### Exercise directions
Write out every line of the listing below word for word, omitting the pictures.

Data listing
**********

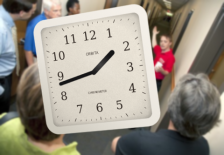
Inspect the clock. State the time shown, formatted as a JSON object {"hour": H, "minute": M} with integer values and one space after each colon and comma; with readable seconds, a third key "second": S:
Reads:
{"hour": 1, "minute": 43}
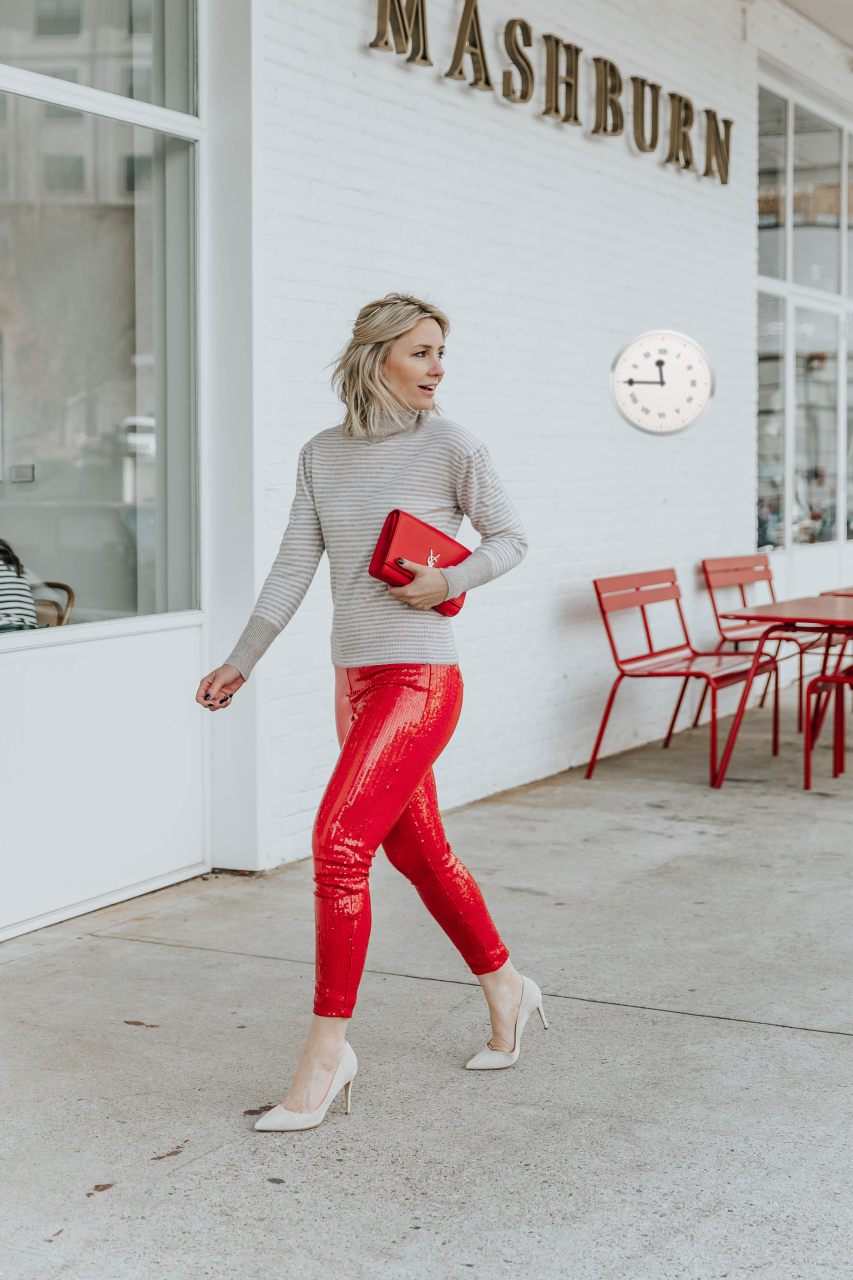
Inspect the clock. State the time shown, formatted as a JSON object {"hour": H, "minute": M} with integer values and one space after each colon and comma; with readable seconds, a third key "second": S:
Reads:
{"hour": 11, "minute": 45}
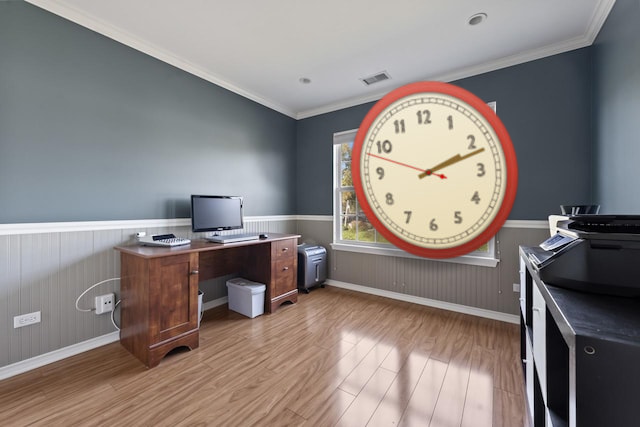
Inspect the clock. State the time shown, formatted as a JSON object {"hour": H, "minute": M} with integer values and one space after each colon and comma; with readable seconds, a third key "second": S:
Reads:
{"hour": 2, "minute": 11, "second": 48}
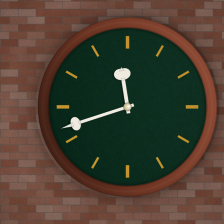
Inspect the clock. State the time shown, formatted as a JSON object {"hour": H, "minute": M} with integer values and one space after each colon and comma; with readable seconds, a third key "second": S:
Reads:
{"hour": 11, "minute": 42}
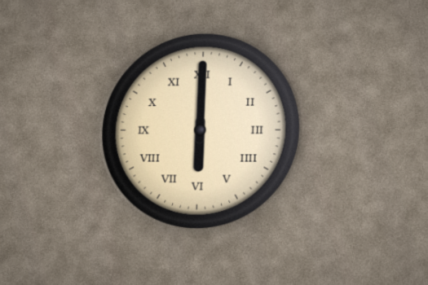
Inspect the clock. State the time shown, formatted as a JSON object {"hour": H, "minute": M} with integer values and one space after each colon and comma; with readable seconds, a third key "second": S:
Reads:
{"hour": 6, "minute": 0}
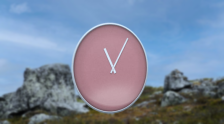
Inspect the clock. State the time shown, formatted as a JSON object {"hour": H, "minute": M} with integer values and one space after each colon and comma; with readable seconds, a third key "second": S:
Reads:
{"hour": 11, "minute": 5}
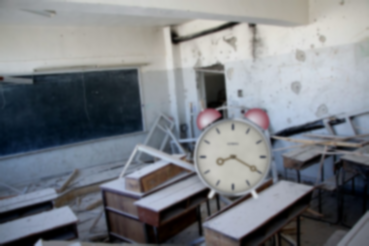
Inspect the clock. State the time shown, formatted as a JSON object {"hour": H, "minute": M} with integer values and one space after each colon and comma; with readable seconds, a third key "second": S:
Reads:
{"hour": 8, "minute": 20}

**********

### Exercise result
Inspect the clock. State the time shown, formatted as a JSON object {"hour": H, "minute": M} with integer values and one space after each colon and comma; with readable seconds, a third key "second": S:
Reads:
{"hour": 1, "minute": 43}
Inspect the clock. State the time shown, formatted as a JSON object {"hour": H, "minute": M} with integer values and one space after each colon and comma; with readable seconds, a third key "second": S:
Reads:
{"hour": 11, "minute": 45}
Inspect the clock. State the time shown, formatted as a JSON object {"hour": H, "minute": M} with integer values and one space after each colon and comma; with readable seconds, a third key "second": S:
Reads:
{"hour": 2, "minute": 11, "second": 48}
Inspect the clock. State the time shown, formatted as a JSON object {"hour": H, "minute": M} with integer values and one space after each colon and comma; with readable seconds, a third key "second": S:
Reads:
{"hour": 11, "minute": 42}
Inspect the clock. State the time shown, formatted as a JSON object {"hour": H, "minute": M} with integer values and one space after each colon and comma; with readable seconds, a third key "second": S:
Reads:
{"hour": 6, "minute": 0}
Inspect the clock. State the time shown, formatted as a JSON object {"hour": H, "minute": M} with integer values and one space after each colon and comma; with readable seconds, a third key "second": S:
Reads:
{"hour": 11, "minute": 5}
Inspect the clock. State the time shown, formatted as a JSON object {"hour": H, "minute": M} with integer values and one space after each colon and comma; with readable seconds, a third key "second": S:
Reads:
{"hour": 8, "minute": 20}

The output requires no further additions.